Although almost everyone else I encountered was similarly professional I did witness, on occasion, behavior that convinced me it was time to address the delicate subject of ‘conference etiquette’ (or as I like to subtitle it ‘how not to make an ass out of yourself’). My draft rules of etiquette (and believe me, I’m hoping for your comments to add and refine these) are as follows:
- Remember, if you happen to be a published author of any ilk, that arrogance like pride, usually comes before the fall. I couldn’t believe how some authors treated aspiring authors (or even other published authors) with barely concealed disdain – as if that somehow made their work seem superior.
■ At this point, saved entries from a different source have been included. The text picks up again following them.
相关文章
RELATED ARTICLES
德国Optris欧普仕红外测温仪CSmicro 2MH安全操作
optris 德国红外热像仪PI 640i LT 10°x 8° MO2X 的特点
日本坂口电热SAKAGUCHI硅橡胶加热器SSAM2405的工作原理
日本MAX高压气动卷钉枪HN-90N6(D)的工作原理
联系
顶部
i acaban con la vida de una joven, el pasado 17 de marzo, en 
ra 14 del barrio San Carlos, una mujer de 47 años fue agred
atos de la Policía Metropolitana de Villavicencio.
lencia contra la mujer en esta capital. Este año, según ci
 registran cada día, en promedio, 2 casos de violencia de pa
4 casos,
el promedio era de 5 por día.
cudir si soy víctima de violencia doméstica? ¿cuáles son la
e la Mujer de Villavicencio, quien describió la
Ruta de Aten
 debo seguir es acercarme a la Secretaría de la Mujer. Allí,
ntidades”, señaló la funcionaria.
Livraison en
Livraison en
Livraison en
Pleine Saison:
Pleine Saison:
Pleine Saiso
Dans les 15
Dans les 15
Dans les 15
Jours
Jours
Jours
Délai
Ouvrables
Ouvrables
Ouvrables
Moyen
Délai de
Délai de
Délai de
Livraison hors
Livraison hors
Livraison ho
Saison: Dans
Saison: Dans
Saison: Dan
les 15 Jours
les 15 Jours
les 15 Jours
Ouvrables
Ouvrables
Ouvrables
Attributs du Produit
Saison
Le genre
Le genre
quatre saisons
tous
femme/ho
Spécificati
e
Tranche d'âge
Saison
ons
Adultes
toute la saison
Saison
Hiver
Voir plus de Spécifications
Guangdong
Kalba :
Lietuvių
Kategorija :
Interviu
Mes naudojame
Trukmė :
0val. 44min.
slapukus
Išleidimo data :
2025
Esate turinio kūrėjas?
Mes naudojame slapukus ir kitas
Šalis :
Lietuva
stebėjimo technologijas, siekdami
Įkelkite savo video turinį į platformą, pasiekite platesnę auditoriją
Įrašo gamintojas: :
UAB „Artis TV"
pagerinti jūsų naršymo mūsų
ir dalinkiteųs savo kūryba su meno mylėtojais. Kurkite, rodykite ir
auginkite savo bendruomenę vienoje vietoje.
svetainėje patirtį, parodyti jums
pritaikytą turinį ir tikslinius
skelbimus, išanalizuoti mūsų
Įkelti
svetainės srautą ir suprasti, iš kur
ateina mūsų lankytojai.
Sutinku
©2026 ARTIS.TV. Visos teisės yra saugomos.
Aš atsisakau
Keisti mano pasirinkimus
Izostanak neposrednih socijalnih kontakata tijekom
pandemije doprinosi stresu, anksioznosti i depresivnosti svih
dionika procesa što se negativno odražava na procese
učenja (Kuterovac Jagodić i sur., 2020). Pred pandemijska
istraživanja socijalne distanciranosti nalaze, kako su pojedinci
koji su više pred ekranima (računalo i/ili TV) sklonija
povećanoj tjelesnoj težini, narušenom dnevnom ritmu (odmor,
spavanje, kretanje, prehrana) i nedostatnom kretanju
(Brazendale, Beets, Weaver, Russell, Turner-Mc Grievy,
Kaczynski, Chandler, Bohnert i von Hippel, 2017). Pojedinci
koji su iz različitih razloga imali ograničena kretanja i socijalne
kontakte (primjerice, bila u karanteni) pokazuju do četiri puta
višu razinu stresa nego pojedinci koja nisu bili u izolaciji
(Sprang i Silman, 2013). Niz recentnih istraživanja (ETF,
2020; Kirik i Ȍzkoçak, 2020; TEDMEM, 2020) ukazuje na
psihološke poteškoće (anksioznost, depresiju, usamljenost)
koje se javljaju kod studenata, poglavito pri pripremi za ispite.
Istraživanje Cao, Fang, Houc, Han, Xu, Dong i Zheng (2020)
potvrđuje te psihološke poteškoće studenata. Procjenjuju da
I know it’s a cut-throat industry but dissing others will not get you ahead.
- Remember that marketing does not include foisting your book on a reader without their permission. I was actually at a session where I was told to ‘write my name’ on a slip of a paper only to realize (I was never told) that this meant I was now in an enforced raffle for someone’s book who was not even a participant on the panel I was attending…People need to be asked if they want your book or marketing material….
- Remember the basic common courtesies – don’t push in, cut people off, ask rude questions (and yes, demanding to know some person’s print run may constitute a rude question if they don’t know you!) or crash other people’s parties.
- Smile and be generous to those who are waiting on you at functions, serving you coffee, helping with the AV or volunteering. The snafu is rarely their fault…
- When on a panel do not hog the mic, be rude to the moderator or generally act as though you are far too superior to impart your esteemed knowledge on the attendees (believe me, I actually saw all three occur!)
- Remember the unwritten code of published and unpublished authors – we’re in this together – so never denigrate, belittle, bitch about or undermine a fellow to author to anyone else, least of all an editor or agent!
So those are some of my initial rules… What would you add or amend? What conference faux-pas/ breaches of etiquette/ acts of unbelievable rudeness have you ever witnessed?